**Data supplied:**

>>>>

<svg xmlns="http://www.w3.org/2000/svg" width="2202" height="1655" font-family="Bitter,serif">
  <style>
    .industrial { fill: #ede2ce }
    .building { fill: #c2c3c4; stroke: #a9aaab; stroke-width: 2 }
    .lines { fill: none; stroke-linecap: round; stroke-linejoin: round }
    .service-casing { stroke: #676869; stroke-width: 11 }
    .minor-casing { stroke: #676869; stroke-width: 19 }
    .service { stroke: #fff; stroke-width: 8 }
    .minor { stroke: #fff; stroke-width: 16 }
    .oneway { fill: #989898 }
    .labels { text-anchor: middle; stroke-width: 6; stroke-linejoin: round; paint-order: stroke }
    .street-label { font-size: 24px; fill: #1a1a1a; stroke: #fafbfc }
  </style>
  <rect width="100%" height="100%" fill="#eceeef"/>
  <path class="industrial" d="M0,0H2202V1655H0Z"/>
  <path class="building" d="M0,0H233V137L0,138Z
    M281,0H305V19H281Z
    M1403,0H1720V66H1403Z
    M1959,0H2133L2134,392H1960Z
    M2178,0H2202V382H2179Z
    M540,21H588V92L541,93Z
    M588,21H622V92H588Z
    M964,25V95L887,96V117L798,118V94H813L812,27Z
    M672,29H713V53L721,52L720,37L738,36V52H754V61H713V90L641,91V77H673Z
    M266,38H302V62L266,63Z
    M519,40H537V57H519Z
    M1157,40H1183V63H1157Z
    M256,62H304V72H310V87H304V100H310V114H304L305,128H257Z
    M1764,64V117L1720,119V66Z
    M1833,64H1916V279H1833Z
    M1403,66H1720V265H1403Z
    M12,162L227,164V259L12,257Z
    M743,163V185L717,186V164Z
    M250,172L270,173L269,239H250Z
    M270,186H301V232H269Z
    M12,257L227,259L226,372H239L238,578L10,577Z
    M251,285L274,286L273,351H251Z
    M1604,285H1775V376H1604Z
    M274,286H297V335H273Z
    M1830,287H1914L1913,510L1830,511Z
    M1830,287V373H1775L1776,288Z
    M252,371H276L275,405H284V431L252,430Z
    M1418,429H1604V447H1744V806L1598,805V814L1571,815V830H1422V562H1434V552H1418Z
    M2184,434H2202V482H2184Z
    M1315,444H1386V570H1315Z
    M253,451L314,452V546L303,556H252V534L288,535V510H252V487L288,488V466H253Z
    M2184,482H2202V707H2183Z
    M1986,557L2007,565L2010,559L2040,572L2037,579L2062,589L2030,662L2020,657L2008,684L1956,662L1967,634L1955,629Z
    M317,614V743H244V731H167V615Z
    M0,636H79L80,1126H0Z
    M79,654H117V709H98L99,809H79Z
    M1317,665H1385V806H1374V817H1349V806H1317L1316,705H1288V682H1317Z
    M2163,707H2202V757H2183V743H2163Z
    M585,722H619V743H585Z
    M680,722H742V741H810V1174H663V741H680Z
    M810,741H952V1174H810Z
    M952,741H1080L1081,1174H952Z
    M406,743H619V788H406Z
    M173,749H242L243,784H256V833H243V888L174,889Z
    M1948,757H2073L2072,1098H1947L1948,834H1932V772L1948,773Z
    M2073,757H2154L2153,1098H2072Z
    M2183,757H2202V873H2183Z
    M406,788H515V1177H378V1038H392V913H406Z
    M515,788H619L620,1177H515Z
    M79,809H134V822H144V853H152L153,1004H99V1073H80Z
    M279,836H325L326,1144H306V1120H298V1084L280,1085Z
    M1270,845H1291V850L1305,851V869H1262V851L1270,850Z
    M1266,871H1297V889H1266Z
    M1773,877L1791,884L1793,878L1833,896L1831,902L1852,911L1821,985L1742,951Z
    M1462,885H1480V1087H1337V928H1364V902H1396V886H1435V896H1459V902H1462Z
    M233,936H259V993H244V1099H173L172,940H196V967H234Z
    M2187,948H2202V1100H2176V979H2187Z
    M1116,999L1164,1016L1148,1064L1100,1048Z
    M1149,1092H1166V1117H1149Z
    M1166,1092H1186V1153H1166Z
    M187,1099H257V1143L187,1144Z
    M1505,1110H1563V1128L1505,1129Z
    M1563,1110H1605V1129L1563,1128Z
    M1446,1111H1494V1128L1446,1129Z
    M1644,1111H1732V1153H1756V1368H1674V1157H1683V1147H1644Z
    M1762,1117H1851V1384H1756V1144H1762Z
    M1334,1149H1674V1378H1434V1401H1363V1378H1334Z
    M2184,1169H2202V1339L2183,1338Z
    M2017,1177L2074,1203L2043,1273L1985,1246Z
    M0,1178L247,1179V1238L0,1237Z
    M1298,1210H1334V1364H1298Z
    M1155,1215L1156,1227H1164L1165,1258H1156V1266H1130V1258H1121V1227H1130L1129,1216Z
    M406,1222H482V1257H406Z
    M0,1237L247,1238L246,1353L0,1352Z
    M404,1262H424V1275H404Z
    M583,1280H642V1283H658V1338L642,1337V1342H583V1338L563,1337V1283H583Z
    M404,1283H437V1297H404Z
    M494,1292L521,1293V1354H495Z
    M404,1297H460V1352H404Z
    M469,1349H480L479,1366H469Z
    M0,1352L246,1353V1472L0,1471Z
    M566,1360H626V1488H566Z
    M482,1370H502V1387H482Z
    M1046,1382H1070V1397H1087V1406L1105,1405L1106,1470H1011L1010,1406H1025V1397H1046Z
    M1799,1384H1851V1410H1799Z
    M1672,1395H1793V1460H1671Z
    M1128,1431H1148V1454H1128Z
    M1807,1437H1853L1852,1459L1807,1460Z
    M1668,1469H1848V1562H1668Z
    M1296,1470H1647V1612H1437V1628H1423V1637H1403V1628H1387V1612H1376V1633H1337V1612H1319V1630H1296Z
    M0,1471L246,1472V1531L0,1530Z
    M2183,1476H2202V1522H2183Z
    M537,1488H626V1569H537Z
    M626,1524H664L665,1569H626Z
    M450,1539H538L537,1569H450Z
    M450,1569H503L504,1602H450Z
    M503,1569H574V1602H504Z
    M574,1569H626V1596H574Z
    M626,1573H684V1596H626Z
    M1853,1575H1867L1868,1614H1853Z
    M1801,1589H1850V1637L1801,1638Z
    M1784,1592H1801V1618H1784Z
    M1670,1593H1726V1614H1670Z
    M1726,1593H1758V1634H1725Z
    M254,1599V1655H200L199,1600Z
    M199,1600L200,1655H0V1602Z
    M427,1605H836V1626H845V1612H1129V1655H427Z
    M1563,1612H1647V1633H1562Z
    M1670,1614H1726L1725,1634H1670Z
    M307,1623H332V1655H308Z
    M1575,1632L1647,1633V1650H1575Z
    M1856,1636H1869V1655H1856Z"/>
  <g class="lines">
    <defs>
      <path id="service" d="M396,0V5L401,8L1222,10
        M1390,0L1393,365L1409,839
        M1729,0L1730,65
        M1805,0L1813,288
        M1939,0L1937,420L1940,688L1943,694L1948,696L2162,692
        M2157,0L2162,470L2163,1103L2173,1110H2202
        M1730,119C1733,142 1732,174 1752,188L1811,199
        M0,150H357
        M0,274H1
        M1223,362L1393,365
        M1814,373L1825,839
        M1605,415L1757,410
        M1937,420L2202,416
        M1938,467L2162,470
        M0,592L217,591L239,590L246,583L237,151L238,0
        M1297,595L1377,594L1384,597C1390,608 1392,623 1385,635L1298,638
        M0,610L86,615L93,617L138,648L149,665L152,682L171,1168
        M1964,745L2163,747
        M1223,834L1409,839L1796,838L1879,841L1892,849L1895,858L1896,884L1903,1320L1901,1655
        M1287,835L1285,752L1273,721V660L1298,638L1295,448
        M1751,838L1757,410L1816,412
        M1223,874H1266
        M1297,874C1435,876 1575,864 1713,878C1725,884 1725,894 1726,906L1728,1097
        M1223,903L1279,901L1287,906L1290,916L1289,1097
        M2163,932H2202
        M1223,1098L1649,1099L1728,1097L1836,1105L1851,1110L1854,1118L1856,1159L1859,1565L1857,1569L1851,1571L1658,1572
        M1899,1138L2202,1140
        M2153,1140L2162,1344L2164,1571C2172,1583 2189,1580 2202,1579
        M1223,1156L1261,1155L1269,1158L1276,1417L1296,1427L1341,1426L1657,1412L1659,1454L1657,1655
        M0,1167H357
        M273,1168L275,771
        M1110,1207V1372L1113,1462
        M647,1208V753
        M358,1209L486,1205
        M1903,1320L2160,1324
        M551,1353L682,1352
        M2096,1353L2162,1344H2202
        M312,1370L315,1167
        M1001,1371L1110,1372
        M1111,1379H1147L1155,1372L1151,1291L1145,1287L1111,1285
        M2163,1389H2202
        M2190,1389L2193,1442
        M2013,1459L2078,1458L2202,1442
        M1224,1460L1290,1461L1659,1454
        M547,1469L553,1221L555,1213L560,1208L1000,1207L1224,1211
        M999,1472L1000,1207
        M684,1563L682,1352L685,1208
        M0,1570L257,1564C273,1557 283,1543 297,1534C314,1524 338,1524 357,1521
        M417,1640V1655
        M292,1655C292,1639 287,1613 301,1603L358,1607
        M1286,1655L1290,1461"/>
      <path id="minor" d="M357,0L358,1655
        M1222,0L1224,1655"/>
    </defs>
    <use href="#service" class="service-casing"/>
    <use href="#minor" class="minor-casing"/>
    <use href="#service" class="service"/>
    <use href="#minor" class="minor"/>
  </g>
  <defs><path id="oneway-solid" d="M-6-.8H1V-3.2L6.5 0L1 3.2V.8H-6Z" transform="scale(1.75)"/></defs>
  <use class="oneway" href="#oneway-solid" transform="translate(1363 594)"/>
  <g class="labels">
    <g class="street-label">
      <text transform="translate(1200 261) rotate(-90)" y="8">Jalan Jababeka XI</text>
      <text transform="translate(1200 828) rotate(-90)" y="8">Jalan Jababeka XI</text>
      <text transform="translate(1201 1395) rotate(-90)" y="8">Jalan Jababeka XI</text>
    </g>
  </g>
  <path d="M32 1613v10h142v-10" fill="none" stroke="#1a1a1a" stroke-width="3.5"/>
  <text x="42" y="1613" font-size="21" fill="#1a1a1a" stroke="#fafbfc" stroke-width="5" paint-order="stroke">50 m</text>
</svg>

<<<<

**Activity:** Using the data above, reproduce exactly the lines from the line that contains "M1149,1092H1166V1117H1149Z" through the line that contains "M469,1349H480L479,1366H469Z", including both.

**Output for this exercise:**
    M1149,1092H1166V1117H1149Z
    M1166,1092H1186V1153H1166Z
    M187,1099H257V1143L187,1144Z
    M1505,1110H1563V1128L1505,1129Z
    M1563,1110H1605V1129L1563,1128Z
    M1446,1111H1494V1128L1446,1129Z
    M1644,1111H1732V1153H1756V1368H1674V1157H1683V1147H1644Z
    M1762,1117H1851V1384H1756V1144H1762Z
    M1334,1149H1674V1378H1434V1401H1363V1378H1334Z
    M2184,1169H2202V1339L2183,1338Z
    M2017,1177L2074,1203L2043,1273L1985,1246Z
    M0,1178L247,1179V1238L0,1237Z
    M1298,1210H1334V1364H1298Z
    M1155,1215L1156,1227H1164L1165,1258H1156V1266H1130V1258H1121V1227H1130L1129,1216Z
    M406,1222H482V1257H406Z
    M0,1237L247,1238L246,1353L0,1352Z
    M404,1262H424V1275H404Z
    M583,1280H642V1283H658V1338L642,1337V1342H583V1338L563,1337V1283H583Z
    M404,1283H437V1297H404Z
    M494,1292L521,1293V1354H495Z
    M404,1297H460V1352H404Z
    M469,1349H480L479,1366H469Z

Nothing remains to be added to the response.